All pancreatic epithelial lineages arise from the foregut endoderm. Distinct expression of key transcription factors (shown as + or −) driving cells towards a specific pancreatic cell stage or fate are listed between each cell type. Solid black arrows indicate known cell transitions; dotted arrows represent hypothesized intermediate cell populations; question marks indicate transcription factors that have yet to be characterized. While most of the developmental stages and transcription factors are conserved between mouse and human pancreas organogenesis, there are differences in the relative time points at which each cell type arises and the length of time they persist. The different colored arrows represent the corresponding cell type and how long they persist within the pancreas throughout development. Created with Biorender.com.

Figure 2.. Epigenetic programming during endocrine lineage specification.

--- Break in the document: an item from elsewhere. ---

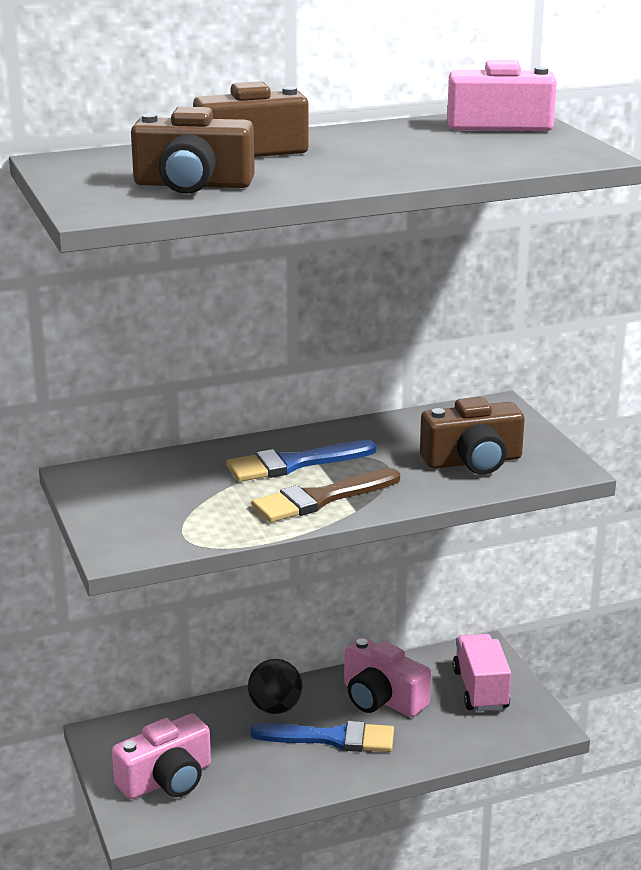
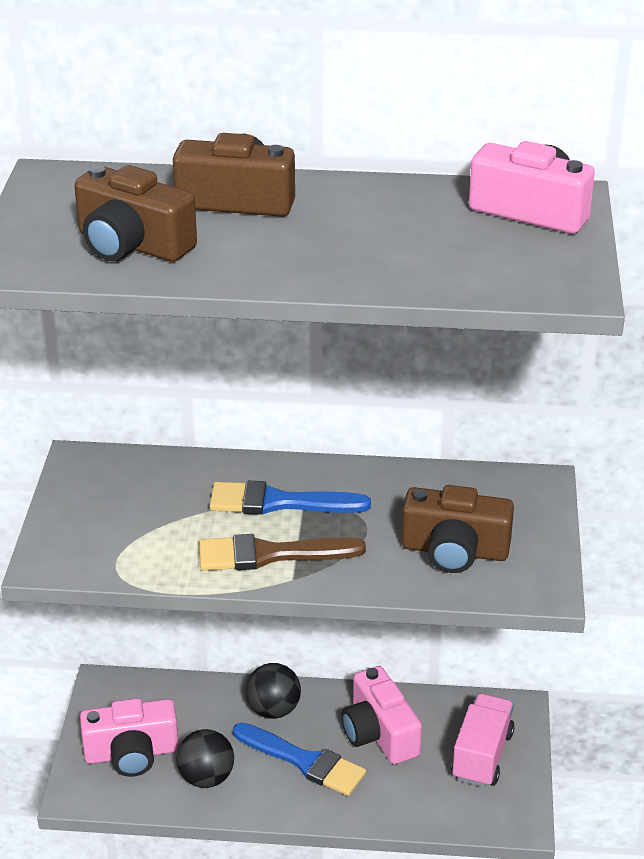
camera: 25 degrees right, 10 degrees up
none -> black ball [176,729,234,788]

(A) Pancreas developmental stages are specifically affected by different epigenetic modifications (and their enzyme catalysts) such as DNA methylation (DNMT), histone methylation (EZH2), and histone deacetylation (HDAC). (B) Histone PTMs: Histone methyl transferases (HMTs) add methyl groups, which can inhibit gene transcription; demethylases (JMJD3) reverse histone methylation. Histone acetyl transferases (HATs) add acetyl groups to histones leading to increased transcription; histone deacetylases (HDACs) remove acetylation marks. (C) DNMTs add methyl groups to mainly cytosine bases in DNA at the promoter region, inhibiting transcription; TET enzymes remove methyl groups, leading to derepression. (D) Long noncoding RNAs (lncRNAs) regulate transcription through epigenetic modification by acting on 1. RNA Polymerase (Pol) II; 2. binding to gene promoters or 3. enhancers, or 4. binding to transcription regulator complexes. Created with Biorender.com.

Figure 3.. Working models for Pdx1 and Oc1 cooperative function in β cell development.

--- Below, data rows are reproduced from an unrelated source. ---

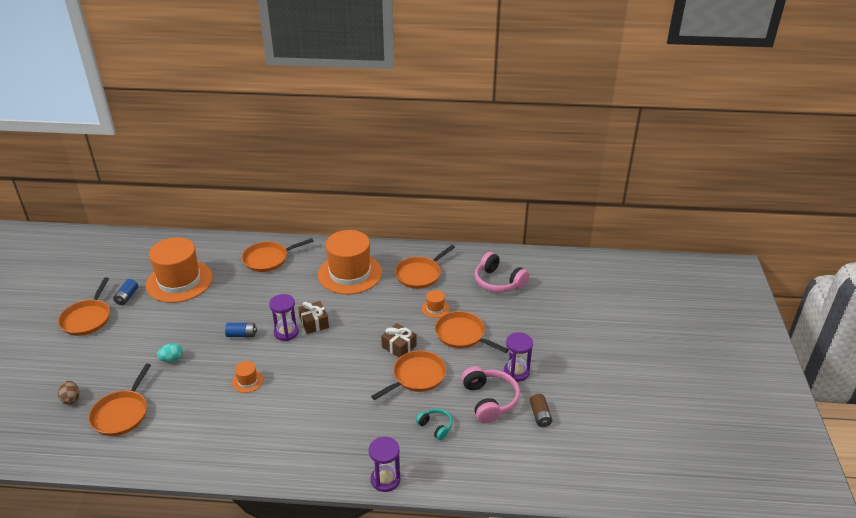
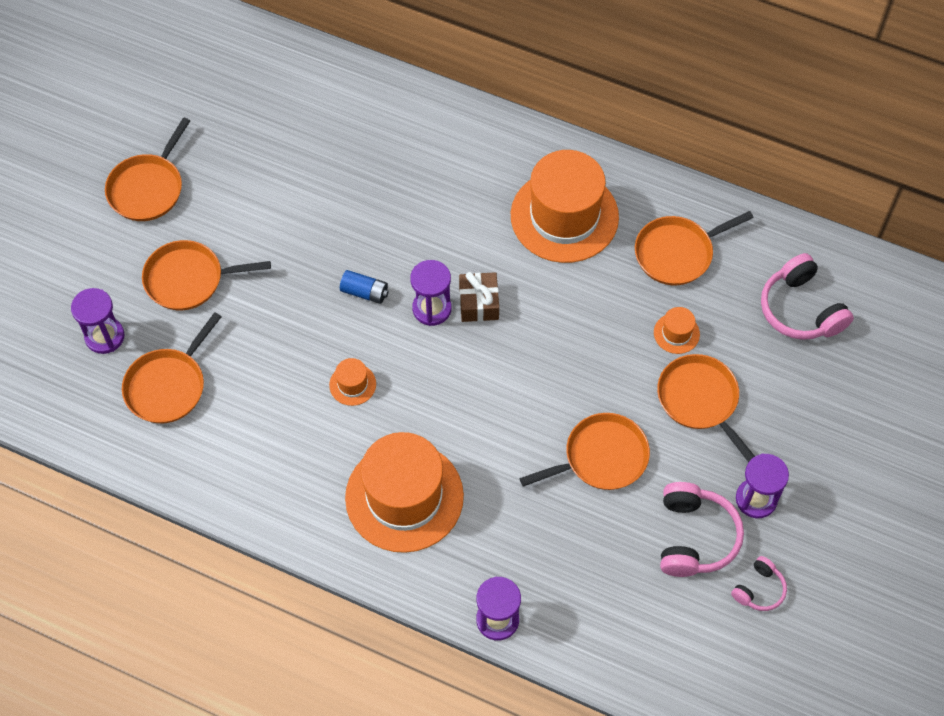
camera: 20 degrees right, 25 degrees up
brown egg [58,381,80,405] -> purple hourglass [71,288,125,354]
blue battery [113,279,138,305] -> none
orange hat [146,237,213,303] -> orange hat moved to [345,432,464,553]
turquoise egg [157,343,183,362] -> none
orange pan [242,238,313,272] -> orange pan moved to [142,240,271,310]
brown gift [381,323,417,358] -> none
turquoise headphones [416,408,453,440] -> none
brown battery [530,394,552,427] -> pink headphones [731,556,787,611]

Top row: In normal development, Pdx1 and Oc1 cooperate to promote endocrine development in two potential ways: 1. Direct: By binding to and activating promoters of downstream transcriptional regulators in MPCs (left) that promote endocrine development (represented by different colored transcripts). In terminally differentiated β cells (right), those downstream transcriptional regulators (colored ovals) activate expression of functional genes (represented by black transcripts); 2. Indirect: In MPCs (left) Pdx1 and Oc1 establish a permissive epigenetic environment by adding activating histone modifications (green symbols) to existing repressive histone modifications (red symbols) at key endocrine genes. This poised, permissive epigenetic environment allows for later expression of functional genes in differentiated β cells (right). Bottom row: In the context of Pdx1/Oc1 double heterozygosity, reduced levels of Pdx1 and Oc1 result in: 1. Reduced expression in MPCs (left) of downstream transcription factors required for endocrine differentiation and thus reduced expression of functional genes in differentiated β cells (right); 2. Lower levels of Pdx1 and Oc1 prevent the establishment of a permissive epigenetic landscape at functional genes in MPCs (left), resulting in inaccessibility of these promoters later in differentiated β cells (right). Created with Biorender.com.